After being interviewed again by Ancram. Rebus heads back to Glasgow. Phoning Stanley, he convinces him and Eve to come into the station under aliases, and leads him into confessing to orchestrating the murder of Mitchison, making possible his arrest. Talking to Siobhan, Rebus discovers that Johnny Bible had been using a pseudonym to research his predecessor; while Bible John closes in on the Upstart, getting closer and closer to his identity.

Rebus and Jack track down Jake's girlfriend, who leads them to his hiding place on an island. He had feared that Mitchison's killers would be after him. They find that Mitchison had been seeing another of the protesters, who turns out to be Major Weir's daughter.
Rebus heads back to Burke's Club, but is jumped by the co-owner Fuller and Stemmons; during their torture of him, he realises that the elusive Mr. H is Haydn Fletcher. Before Fuller can kill him, Rebus breaks free and escapes. Meanwhile, posing as a police officer, Bible John narrows his own list of suspects down to two.

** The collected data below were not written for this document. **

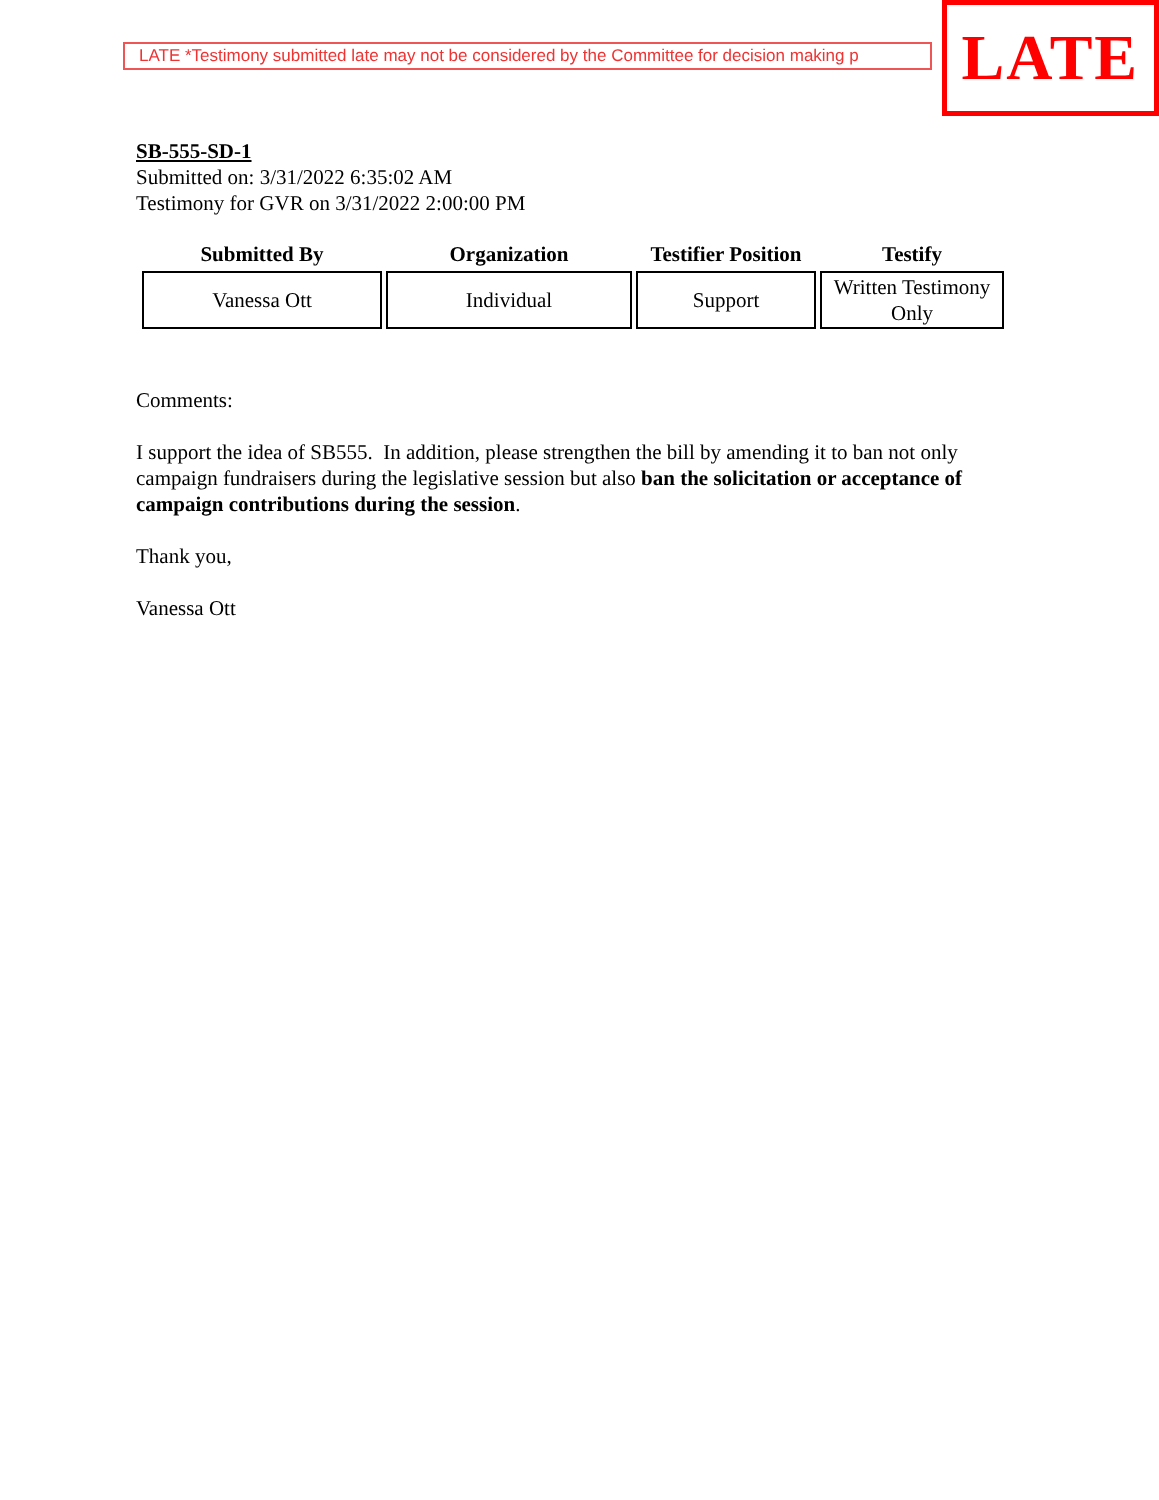LATE *Testimony submitted late may not be considered by the Committee for decision making p
LATE
SB-555-SD-1
Submitted on: 3/31/2022 6:35:02 AM
Testimony for GVR on 3/31/2022 2:00:00 PM
| Submitted By | Organization | Testifier Position | Testify |
| --- | --- | --- | --- |
| Vanessa Ott | Individual | Support | Written Testimony Only |
Comments:
I support the idea of SB555. In addition, please strengthen the bill by amending it to ban not only campaign fundraisers during the legislative session but also ban the solicitation or acceptance of campaign contributions during the session.
Thank you,
Vanessa Ott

Forensics reveal that Rebus's DNA doesn't match that at the Spaven crime scene, ending the inquiry. Geddes' daughter sends Rebus a note from her father, written before his death. Geddes wrote that he had served in the army with Spaven, where he suspected him of murdering a prostitute in Kampong. Later, in the Bible John inquiry, Geddes was on the tail of a man called Ray Sloane, but he got away due to Spaven's lack of co-operation. Geddes also swears that he didn't plant the handbag.

Rebus gives the letter to Ancram, and with Siobhan's help, determines that Johnny Bible is Martin Davidson. The police raid his house, only to find that he was killed by Bible John. Items in the house which he took from his victims confirm that Johnny Bible was Davidson.

During the party at CID afterwards, Rebus realises that Ryan Slocum and Bible John are the same person. He goes to Slocum's home, to find that he has disappeared. His wife tells Rebus that it was not a business trip, and his trunk was taken from the loft. The reader is told the trunk was full of the ‘souvenirs’ he took from his victims. The book ends with Holmes leaving the force, and Rebus throwing out his Bible John clippings.

==Allusions==
- The title refers to the Rolling Stones album Black and Blue. :Black and blue" is also another name for bruising; Rebus gets roughed up several times during the novel.
- As Rankin states in the foreword to the novel, the title also alludes to oil and policemen: black for the oil and blue for the cops.
- Rankin presents a fictional version of the Dancing Pigs, a punk band for which he sang when he was 19. They lasted only a year and were not very successful. He states that he especially enjoyed making them successful in this novel.

==Reception==
The novel was well-received: Kirkus Reviews praised Rankin's "dexterity" as well as his "poet's grace," and Publishers Weekly called it: "rich in character and incident."